◆ **Assigned task**
From the entries below, copy out all lines holding "four".
______
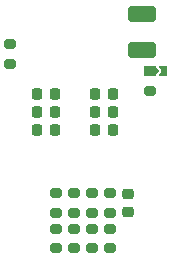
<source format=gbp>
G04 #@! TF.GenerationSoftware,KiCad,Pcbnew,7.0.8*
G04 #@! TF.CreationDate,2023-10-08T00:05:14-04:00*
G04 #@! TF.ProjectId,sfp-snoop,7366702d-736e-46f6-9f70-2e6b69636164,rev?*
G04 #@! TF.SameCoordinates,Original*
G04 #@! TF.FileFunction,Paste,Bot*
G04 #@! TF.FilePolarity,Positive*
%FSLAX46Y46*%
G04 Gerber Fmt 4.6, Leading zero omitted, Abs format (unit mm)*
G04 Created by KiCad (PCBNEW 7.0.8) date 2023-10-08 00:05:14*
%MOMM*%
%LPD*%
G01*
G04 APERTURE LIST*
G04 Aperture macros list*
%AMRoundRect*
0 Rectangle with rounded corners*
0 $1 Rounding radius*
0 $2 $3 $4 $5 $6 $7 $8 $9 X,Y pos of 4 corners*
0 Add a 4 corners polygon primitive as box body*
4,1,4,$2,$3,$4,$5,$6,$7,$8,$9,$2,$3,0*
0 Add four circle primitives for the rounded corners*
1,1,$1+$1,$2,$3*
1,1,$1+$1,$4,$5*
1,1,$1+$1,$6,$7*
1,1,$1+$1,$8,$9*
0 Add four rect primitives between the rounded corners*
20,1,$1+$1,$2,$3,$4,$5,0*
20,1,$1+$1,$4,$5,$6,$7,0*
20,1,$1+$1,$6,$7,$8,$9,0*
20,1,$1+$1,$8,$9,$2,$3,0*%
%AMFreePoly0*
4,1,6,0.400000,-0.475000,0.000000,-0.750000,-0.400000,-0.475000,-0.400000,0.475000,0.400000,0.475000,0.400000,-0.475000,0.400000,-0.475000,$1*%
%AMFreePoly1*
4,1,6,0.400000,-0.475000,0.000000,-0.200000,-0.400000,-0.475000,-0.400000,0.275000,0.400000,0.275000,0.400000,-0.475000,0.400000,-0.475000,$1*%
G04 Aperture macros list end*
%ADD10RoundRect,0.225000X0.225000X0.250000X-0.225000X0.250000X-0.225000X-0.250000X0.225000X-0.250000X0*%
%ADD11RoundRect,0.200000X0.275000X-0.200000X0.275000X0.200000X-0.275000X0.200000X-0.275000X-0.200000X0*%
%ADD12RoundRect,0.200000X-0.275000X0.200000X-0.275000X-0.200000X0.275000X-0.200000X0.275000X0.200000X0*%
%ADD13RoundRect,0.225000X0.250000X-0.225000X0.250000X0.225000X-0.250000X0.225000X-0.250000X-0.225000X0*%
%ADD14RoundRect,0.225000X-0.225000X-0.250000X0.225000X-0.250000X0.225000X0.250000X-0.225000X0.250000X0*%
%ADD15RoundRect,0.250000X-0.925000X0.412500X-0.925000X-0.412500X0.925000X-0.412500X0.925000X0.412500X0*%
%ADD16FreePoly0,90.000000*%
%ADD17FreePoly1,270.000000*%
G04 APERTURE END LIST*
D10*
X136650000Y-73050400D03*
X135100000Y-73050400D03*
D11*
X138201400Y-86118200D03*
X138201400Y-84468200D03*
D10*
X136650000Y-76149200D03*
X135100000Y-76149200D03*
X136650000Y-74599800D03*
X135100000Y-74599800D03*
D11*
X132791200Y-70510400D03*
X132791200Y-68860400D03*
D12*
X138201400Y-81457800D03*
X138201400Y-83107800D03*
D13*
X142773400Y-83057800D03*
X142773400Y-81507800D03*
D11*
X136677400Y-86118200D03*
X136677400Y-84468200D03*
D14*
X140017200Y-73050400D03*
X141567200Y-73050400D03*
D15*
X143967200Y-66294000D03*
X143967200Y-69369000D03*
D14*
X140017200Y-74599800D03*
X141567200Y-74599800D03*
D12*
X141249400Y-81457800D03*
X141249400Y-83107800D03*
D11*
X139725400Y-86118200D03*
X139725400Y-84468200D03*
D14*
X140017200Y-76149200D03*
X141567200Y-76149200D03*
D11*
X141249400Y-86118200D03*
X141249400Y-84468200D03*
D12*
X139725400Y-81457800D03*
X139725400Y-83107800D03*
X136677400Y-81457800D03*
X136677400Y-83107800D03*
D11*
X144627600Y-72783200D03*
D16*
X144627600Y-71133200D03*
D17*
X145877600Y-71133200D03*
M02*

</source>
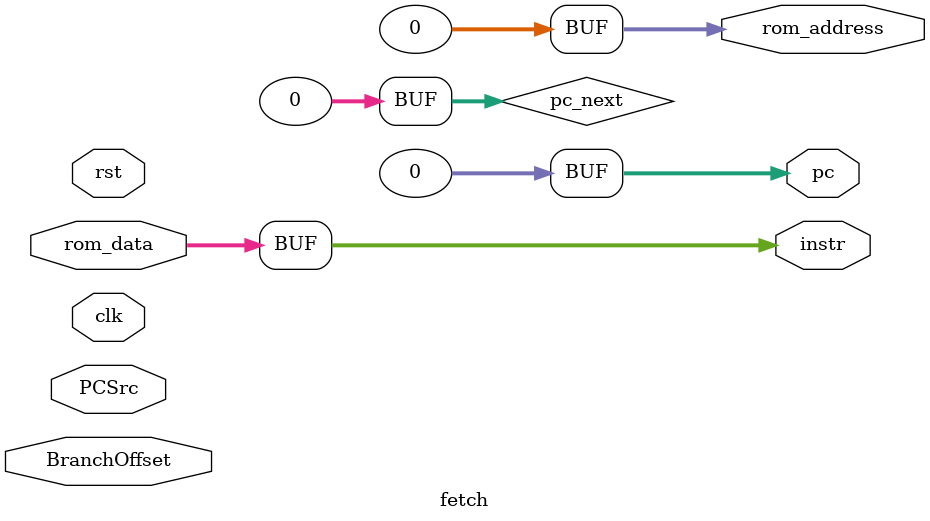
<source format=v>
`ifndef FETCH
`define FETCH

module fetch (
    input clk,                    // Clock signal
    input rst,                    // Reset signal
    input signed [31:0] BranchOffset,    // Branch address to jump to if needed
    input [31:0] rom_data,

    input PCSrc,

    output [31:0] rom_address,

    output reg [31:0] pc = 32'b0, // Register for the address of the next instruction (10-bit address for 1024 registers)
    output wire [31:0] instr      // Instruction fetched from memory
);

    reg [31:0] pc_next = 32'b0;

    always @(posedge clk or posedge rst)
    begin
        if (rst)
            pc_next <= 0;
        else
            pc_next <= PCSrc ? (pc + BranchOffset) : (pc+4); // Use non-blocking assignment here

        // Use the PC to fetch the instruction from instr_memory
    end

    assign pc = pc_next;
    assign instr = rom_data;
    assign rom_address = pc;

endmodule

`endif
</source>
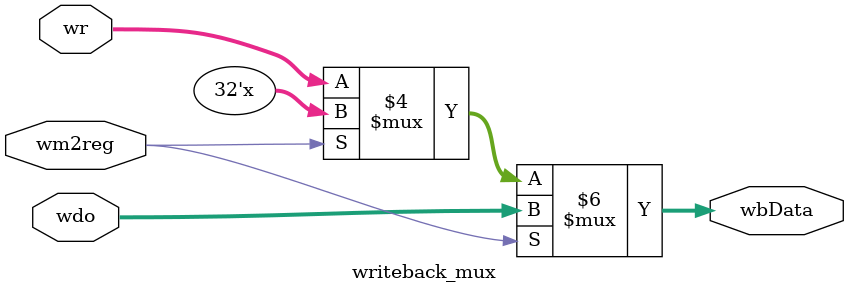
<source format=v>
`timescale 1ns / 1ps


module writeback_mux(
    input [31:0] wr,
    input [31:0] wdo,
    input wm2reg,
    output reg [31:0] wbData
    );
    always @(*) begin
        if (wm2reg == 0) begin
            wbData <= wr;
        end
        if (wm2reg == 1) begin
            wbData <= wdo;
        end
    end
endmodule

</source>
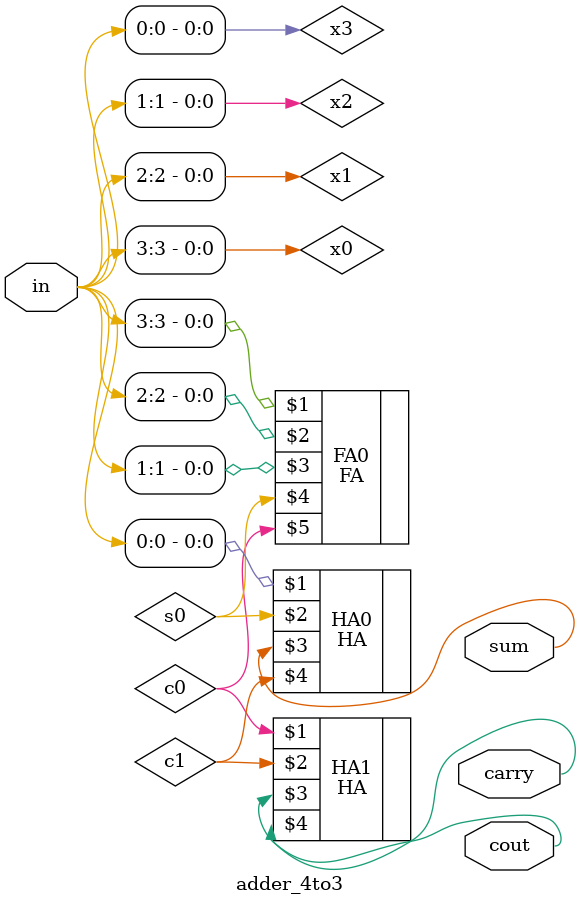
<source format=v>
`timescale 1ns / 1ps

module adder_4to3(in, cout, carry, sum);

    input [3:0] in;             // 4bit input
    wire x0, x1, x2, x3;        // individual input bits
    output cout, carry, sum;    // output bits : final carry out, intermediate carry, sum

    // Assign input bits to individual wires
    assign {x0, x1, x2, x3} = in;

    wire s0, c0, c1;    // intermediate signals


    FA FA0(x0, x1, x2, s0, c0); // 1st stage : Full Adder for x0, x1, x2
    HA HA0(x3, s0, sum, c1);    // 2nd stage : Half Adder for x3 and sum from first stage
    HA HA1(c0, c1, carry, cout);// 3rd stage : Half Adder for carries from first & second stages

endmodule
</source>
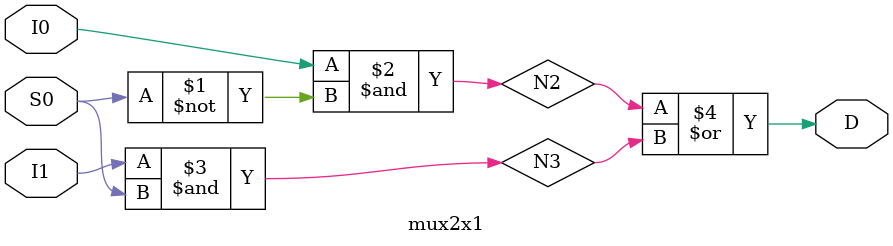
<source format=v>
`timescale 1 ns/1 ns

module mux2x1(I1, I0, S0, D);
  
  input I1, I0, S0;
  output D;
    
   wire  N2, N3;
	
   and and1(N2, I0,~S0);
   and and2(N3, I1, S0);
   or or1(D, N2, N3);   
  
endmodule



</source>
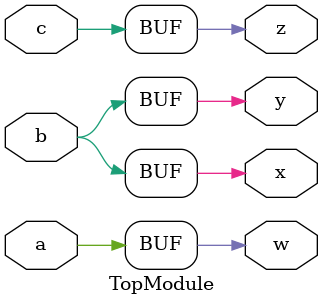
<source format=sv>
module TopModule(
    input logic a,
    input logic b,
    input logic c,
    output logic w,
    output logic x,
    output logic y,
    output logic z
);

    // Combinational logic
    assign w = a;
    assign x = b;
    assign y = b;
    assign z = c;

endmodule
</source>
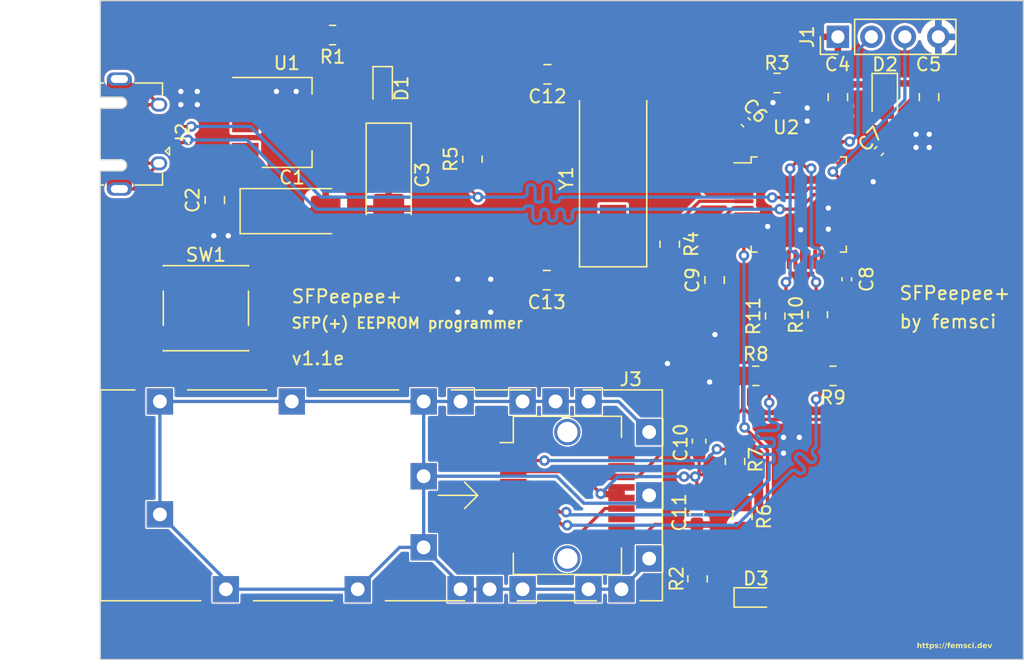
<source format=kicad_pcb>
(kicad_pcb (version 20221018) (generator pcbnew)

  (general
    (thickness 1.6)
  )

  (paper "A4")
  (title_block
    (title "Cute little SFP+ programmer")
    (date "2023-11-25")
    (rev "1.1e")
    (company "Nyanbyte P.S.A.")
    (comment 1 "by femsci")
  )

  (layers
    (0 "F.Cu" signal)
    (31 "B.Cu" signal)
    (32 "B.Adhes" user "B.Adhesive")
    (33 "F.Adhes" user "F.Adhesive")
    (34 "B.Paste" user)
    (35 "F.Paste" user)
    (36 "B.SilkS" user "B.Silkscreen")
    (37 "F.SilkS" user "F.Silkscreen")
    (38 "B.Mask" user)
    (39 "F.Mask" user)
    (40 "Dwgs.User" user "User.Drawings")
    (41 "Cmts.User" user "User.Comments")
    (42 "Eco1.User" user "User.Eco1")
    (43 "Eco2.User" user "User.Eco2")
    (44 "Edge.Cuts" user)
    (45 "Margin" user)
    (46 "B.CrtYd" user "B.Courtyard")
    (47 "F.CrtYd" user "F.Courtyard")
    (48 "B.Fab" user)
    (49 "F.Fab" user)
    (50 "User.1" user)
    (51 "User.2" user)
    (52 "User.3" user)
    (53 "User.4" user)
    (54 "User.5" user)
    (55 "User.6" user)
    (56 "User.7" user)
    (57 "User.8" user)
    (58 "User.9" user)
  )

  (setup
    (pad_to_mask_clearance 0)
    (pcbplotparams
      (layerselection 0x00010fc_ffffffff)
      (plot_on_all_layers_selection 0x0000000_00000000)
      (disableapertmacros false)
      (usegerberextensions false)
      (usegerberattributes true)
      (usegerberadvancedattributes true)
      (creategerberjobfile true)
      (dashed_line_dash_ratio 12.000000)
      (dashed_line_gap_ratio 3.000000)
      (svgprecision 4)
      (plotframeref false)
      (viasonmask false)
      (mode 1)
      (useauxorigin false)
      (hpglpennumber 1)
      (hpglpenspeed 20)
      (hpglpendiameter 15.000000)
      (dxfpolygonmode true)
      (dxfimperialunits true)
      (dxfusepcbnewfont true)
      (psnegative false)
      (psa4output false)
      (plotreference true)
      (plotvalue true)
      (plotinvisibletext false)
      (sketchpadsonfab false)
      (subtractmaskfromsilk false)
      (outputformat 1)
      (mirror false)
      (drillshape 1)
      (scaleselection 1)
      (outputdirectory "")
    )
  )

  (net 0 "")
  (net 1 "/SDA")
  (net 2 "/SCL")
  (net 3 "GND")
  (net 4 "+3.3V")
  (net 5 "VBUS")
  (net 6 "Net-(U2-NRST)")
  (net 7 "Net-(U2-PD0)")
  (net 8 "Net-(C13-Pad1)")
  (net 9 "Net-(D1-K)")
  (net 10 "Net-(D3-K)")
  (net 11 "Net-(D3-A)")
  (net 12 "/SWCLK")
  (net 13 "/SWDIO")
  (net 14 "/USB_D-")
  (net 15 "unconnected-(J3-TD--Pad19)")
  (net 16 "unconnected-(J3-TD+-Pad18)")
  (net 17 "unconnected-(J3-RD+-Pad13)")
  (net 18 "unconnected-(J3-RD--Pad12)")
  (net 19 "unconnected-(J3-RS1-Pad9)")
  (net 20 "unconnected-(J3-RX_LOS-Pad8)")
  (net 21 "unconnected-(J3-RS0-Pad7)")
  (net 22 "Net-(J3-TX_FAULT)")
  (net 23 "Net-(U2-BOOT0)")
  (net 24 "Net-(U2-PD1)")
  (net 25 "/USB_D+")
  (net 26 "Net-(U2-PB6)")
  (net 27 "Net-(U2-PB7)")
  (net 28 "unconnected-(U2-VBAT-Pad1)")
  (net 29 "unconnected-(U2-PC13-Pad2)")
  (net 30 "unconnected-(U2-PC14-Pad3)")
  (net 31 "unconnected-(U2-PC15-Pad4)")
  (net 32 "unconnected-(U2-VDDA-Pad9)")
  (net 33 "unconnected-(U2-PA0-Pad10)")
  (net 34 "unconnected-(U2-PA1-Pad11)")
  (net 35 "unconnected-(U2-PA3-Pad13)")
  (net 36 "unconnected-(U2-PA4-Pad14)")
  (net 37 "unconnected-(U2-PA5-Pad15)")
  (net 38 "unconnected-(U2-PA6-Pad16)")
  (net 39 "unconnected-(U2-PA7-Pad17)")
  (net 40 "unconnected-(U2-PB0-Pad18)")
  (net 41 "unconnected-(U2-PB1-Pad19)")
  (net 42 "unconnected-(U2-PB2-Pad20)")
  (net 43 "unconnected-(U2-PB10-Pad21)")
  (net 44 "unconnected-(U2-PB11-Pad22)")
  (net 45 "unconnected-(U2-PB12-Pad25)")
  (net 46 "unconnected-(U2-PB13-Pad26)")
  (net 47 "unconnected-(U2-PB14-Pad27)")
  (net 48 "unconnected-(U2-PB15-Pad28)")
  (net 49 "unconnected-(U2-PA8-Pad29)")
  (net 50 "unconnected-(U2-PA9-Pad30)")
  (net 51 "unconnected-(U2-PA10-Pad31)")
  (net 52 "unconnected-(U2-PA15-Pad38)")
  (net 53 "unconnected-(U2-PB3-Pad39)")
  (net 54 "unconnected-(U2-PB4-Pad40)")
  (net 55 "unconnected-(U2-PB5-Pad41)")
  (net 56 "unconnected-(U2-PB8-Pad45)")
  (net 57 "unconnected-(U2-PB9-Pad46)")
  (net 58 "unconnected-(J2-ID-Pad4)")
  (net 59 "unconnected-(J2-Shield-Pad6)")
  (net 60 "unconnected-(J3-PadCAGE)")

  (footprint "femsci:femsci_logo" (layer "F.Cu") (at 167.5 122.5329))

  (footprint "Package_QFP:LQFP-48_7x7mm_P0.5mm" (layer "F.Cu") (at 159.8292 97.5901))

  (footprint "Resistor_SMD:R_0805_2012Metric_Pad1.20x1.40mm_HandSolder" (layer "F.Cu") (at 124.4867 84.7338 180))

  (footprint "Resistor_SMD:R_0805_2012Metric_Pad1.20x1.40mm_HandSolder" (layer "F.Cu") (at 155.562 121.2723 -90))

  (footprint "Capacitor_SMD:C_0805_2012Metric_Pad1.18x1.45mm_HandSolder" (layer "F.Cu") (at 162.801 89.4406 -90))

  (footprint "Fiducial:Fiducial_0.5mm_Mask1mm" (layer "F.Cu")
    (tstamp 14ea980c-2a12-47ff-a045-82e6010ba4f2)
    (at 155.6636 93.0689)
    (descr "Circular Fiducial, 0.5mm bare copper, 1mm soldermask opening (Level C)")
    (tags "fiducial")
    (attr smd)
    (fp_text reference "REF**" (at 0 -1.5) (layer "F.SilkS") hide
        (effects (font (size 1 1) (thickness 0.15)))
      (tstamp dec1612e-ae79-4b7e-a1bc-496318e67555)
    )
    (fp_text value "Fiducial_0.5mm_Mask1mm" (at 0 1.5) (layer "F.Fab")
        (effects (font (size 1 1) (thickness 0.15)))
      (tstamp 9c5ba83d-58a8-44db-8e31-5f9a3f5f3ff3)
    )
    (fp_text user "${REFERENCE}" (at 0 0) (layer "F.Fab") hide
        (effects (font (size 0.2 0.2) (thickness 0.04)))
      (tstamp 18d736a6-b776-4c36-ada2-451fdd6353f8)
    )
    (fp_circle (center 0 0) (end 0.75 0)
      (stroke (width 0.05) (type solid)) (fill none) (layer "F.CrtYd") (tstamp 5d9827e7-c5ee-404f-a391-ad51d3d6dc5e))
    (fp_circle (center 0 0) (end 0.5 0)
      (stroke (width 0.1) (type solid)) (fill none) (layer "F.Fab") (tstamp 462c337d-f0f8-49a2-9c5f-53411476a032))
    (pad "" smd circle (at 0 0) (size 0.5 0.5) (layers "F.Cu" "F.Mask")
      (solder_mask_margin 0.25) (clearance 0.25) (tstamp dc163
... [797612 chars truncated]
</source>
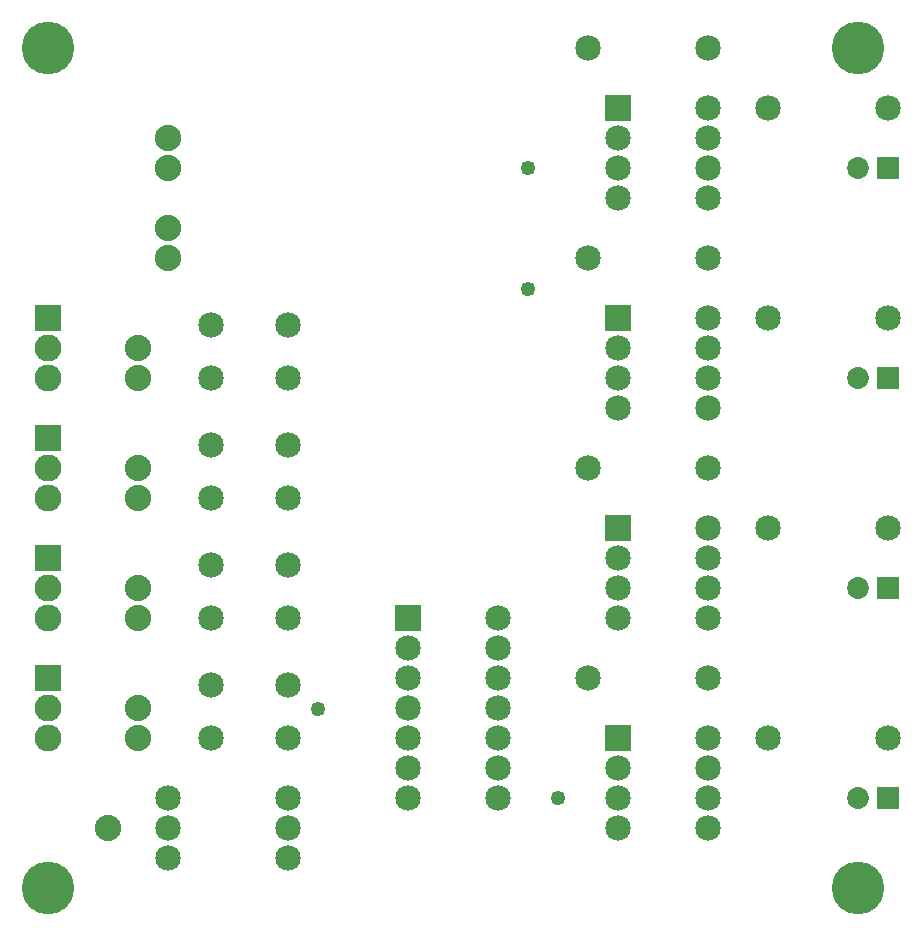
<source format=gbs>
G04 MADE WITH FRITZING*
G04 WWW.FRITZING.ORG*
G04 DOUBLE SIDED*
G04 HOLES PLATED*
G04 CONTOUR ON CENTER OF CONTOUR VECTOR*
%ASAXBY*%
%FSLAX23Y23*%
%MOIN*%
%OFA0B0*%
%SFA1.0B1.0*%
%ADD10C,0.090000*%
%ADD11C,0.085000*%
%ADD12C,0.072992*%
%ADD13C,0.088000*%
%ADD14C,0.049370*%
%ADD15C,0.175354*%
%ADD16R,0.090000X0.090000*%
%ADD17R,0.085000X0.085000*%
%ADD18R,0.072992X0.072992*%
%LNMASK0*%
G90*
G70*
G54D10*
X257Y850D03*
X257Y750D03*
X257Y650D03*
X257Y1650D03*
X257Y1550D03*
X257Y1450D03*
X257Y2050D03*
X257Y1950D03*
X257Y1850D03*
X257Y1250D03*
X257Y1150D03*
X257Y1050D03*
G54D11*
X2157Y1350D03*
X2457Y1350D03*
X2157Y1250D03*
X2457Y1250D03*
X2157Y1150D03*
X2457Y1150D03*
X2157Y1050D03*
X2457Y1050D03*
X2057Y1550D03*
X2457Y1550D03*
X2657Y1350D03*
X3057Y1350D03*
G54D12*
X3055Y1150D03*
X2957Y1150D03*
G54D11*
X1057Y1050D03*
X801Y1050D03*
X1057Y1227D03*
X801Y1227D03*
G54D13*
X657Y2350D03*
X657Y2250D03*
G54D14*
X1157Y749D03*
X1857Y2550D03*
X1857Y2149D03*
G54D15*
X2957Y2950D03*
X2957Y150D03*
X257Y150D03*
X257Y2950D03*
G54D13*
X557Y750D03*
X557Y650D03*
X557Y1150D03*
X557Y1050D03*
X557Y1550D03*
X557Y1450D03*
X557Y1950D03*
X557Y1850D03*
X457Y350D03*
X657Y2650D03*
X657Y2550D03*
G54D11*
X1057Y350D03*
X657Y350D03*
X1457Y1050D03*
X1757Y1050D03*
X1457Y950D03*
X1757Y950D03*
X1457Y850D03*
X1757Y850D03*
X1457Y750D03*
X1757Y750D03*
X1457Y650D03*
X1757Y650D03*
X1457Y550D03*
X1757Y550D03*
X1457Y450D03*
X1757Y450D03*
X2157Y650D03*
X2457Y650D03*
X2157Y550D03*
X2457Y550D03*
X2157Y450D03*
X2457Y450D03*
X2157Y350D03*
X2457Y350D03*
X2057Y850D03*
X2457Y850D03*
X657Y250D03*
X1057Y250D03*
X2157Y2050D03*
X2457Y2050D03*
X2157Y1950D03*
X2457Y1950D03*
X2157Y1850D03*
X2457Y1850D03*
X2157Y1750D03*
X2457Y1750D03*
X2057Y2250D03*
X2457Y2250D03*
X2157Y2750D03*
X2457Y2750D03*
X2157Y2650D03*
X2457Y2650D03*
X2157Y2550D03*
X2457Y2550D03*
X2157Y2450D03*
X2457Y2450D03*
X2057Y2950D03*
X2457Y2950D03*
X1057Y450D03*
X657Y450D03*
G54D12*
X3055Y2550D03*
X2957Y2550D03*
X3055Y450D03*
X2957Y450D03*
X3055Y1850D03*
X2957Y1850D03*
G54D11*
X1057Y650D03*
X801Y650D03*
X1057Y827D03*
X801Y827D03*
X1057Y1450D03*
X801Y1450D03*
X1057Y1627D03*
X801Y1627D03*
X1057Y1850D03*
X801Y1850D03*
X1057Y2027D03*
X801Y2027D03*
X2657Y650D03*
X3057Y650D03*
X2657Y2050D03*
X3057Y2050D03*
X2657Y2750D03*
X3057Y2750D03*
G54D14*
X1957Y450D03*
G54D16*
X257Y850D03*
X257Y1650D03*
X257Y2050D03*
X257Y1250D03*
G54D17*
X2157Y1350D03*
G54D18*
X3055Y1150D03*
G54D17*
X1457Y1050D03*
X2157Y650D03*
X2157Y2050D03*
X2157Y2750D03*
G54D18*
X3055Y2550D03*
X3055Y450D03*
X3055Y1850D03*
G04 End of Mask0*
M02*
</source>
______
◆ **Written answer**
0 Add four circle primitives for the rounded corners*
0 Add four rect primitives between the rounded corners*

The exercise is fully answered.